Regulatory compliance is a vital aspect of implementing digital pathology in clinical settings. In the United States, the Food and Drug Administration (FDA) regulates the use of digital pathology systems for primary diagnosis, ensuring that they meet stringent standards for accuracy, safety, and reliability. Similarly, other regions, such as the European Union, follow regulations like the In Vitro Diagnostic Regulation (IVDR) to ensure that digital pathology tools comply with medical device standards.
Compliance typically involves a thorough validation process where digital pathology systems, including scanners, software, and AI tools, are rigorously tested to ensure they produce diagnostic results that are as reliable as those obtained through traditional methods. This includes evaluating the image quality, scanner accuracy, and any software used for image analysis.

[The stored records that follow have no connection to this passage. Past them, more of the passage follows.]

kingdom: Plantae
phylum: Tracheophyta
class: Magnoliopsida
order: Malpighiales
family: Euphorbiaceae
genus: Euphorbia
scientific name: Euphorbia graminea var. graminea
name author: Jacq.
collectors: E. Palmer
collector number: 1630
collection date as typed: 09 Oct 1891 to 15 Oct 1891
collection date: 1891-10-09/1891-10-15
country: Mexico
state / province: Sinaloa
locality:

One key aspect of regulatory compliance is ensuring that digital pathology systems are FDA-approved or CE-marked (for the EU market) before being used for clinical diagnoses. Moreover, labs must adhere to standards for data security and patient privacy, especially when using cloud-based storage solutions.
Barcode tracking in pathology refers to the use of barcodes to track tissue samples, slides, and corresponding data throughout the pathology workflow. In a digital pathology setting, barcode tracking ensures that each sample is accurately labeled and traced from the moment of biopsy through to diagnosis and archiving.
Barcodes are essential for maintaining the integrity of the sample identification process, reducing errors in labeling, and ensuring that the correct diagnosis is associated with the correct patient. A typical barcode system is integrated with Image Management Systems (IMS) and Laboratory Information Management Systems (LIMS), which help automate sample tracking, improve turnaround times, and enhance workflow efficiency.
Barcode tracking is vital in high-volume labs where many samples are processed simultaneously. By automating sample identification and minimizing the risk of human error, barcode tracking systems improve both accuracy and productivity. Moreover, these systems ensure that the chain of custody is maintained, making them invaluable in research settings and clinical trials where data integrity is paramount.